EMA Reviews Teclistamab for Earlier Use in Relapsed Multiple Myeloma.

Johnson & Johnson has submitted an application to the European Medicines Agency to expand the use of Teclistamab (Tecvayli) for patients with relapsed or refractory Multiple Myeloma. The request seeks to move the therapy from a fourth-line treatment to a second-line option, allowing patients to receive the immunotherapy earlier in their treatment course.

The application is based on results from the Phase 3 MajesTEC-9 clinical trial, which compared teclistamab with standard treatments such as pomalidomide/bortezomib/dexamethasone or carfilzomib/dexamethasone. The study found that teclistamab significantly improved outcomes, reducing the risk of disease progression or death by 71% and lowering the risk of death by 40% compared with standard therapies. Researchers say these findings suggest that using the drug earlier could meaningfully change the course of the disease.
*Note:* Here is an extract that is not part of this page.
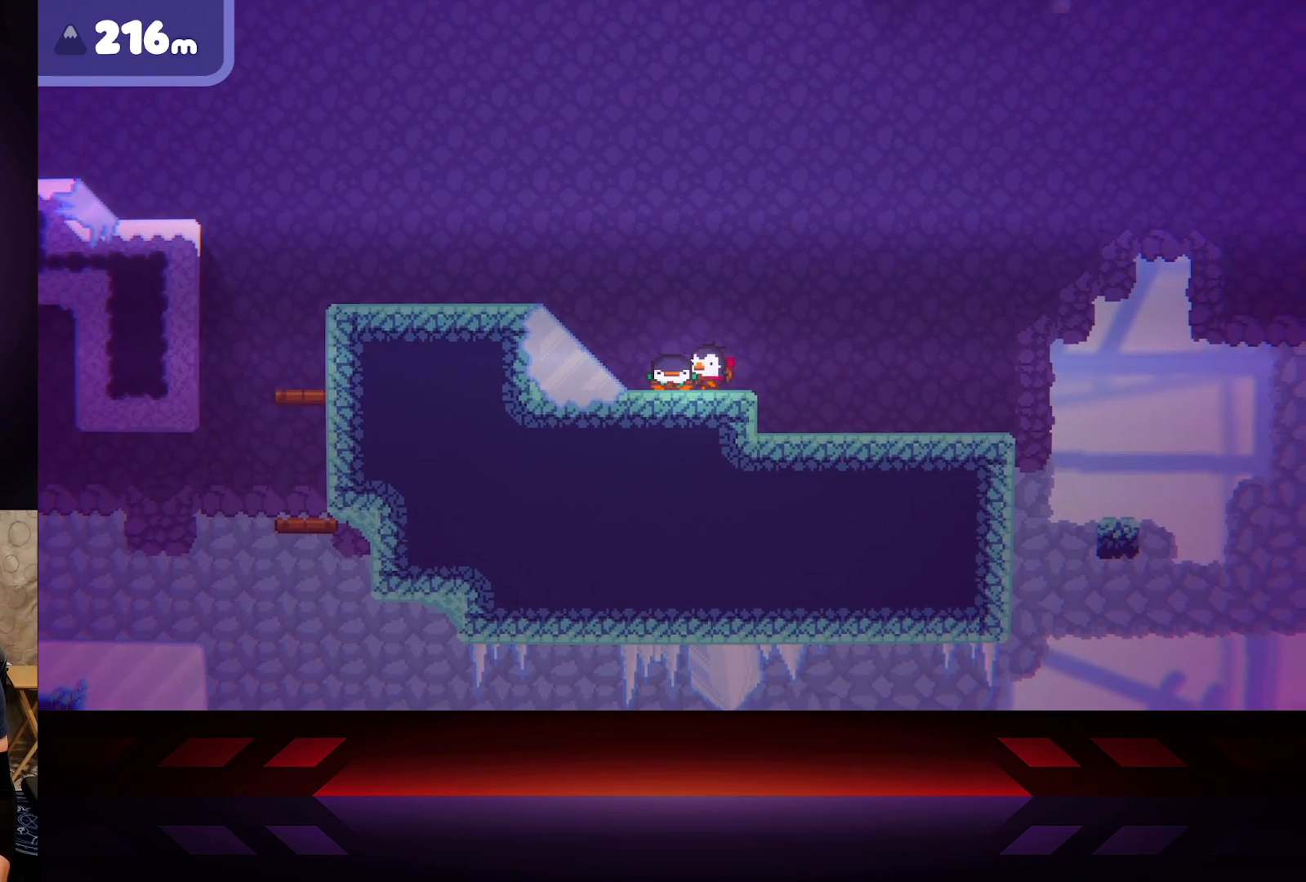
{"buttons": ["A"], "left_stick": "left", "right_stick": "center", "events": [[383, "A", "down"]]}
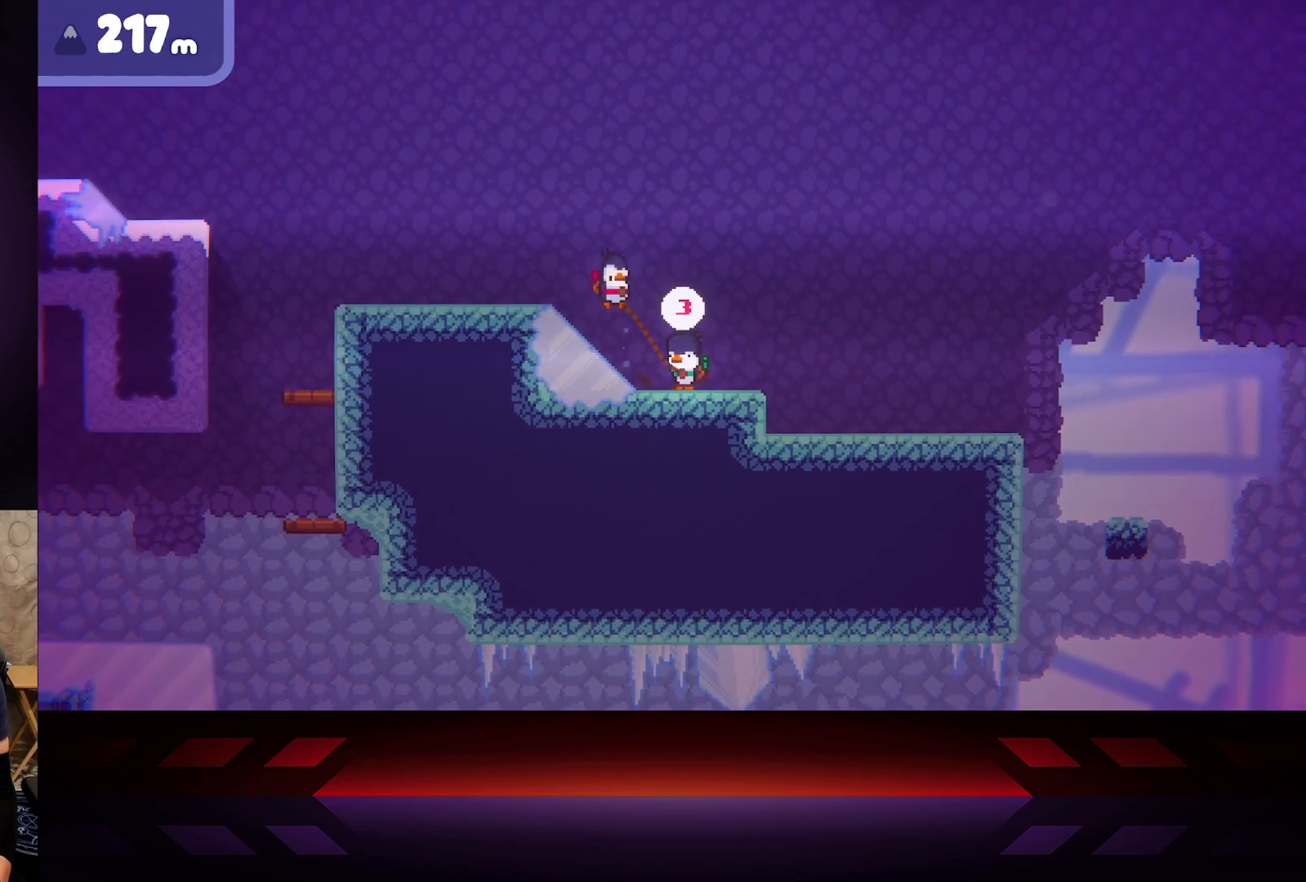
{"buttons": [], "left_stick": "right", "right_stick": "center", "events": [[167, "left_stick", "right"], [200, "A", "up"]]}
Teclistamab has been approved in the European Union since 2022 for patients who have already received at least three prior treatments. The new submission aims to expand its use to patients who have received only one prior therapy, provided they were previously treated with an anti-CD38 antibody and lenalidomide. If approved, the change could make teclistamab available much earlier for patients with relapsed or refractory multiple myeloma.